§ **EXERCISE**:
Copy the text on splitting fields between "Let G be a finite" and "taken as s.", inclusive, and swap every "exponent" for "period".

Let G be a finite group, and let d be the exponent of G: in other words, d is the least common multiple of the orders of all elements of G. Suppose k is a sufficiently large field for G: k is a field whose characteristic does not divide the order of G, and such that the polynomial x^d - 1 splits completely over k.

Then, k is a splitting field for G: Every linear representation of G that can be realized over an algebraic extension of k can in fact be realized over k.

Particular cases

Note that if the exponent is 2swhere s is odd, the existence of s^{th} roots guarantees the existence of (2s)^{th} roots. Hence, the smallest d to guarantee sufficiently large in such circumstances is taken as s.

The symmetric group of degree three is the first example where the d-values for sufficiently large and splitting diverge.

Group Order Smallest d such that existence of d^{th} roots guarantees sufficiently large Smallest d such that existence of d^{th} roots guarantees splitting
trivial group 1 1 1
cyclic group:Z2 2 1 1
cyclic group:Z3 3 3 3
cyclic group:Z4 4 4 4
Klein four-group 4 1 1
cyclic group:Z5 5 5 5
symmetric group:S3 6 3 1
cyclic group:Z6 6 3 3
dihedral group:D8 8 4 1
quaternion group 8 4 4
symmetric group:S4 24 12 1

Related facts

Facts about minimal splitting fields

Facts used

  1. Brauer's induction theorem (this is also called the characterization of linear characters lemma)

§ **EXERCISE DATA**:
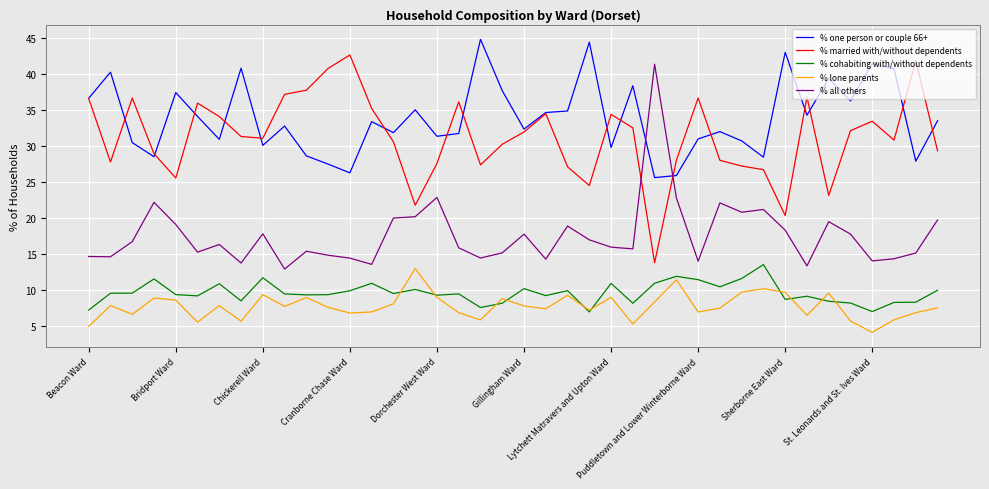

What is the maximum value for % lone parents?

13.0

§ **ANSWER FOR THIS EXERCISE**:
Let G be a finite group, and let d be the period of G: in other words, d is the least common multiple of the orders of all elements of G. Suppose k is a sufficiently large field for G: k is a field whose characteristic does not divide the order of G, and such that the polynomial x^d - 1 splits completely over k.

Then, k is a splitting field for G: Every linear representation of G that can be realized over an algebraic extension of k can in fact be realized over k.

Particular cases

Note that if the period is 2swhere s is odd, the existence of s^{th} roots guarantees the existence of (2s)^{th} roots. Hence, the smallest d to guarantee sufficiently large in such circumstances is taken as s.